There, retired Queens Supreme Court Justice Robert Hanophy described Brown as a “real gentleman” who was “very knowledgeable of the law.”

“He was a great man,” Hanophy said, adding, “The best DA I ever knew.”

During the service, attorney Robert Tucker, a longtime friend of Brown’s, told the room of mourners that Brown “would love this.”

He recalled the DA calling him on Sept. 1 to ask if he was watching late Sen. John McCain’s funeral service.

“He said, ‘Turn it on.
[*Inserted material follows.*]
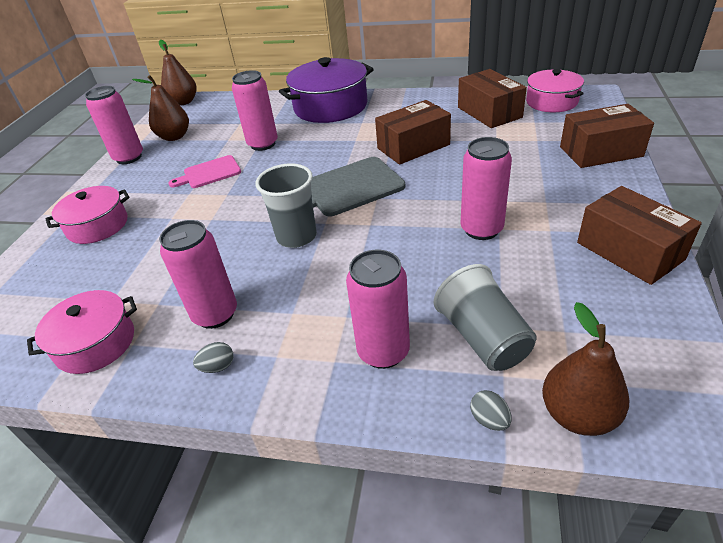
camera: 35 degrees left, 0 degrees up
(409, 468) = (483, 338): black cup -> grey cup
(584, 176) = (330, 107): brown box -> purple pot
It’s a great blueprint for what I want,'” Tucker told the laughing crowd, adding, “I think we pulled off the New York City version of the McCain funeral.”

Brown’s son-in-law, attorney Bruce Foodman, also spoke during the service and said that although Brown “had a certain formality about him here in Queens, on the weekend when he made the trip to Connecticut, he simply became a dad, father-in-law, husband and grandpa – roles that I can tell you he enjoyed as much as being the Queens district attorney.”

Foodman, who is married to Brown’s daughter Lynn, told mourners that Brown “never compromised his values in order to reach his goals.”

Brown passed away Friday at the Meadow Ridge assisted-living facility in Redding, Conn., surrounded by his wife of nearly six decades, Rhoda, his three children, Karen, Todd and Lynn, and two granddaughters, Leah and Alana.

Alana is a West Point cadet and Leah will start her first year at West Point in September.

The longtime prosecutor, who had suffered from Parkinson’s disease, announced in March that he would step down from his post on June 1.

He checked into the Connecticut facility after falling at his home.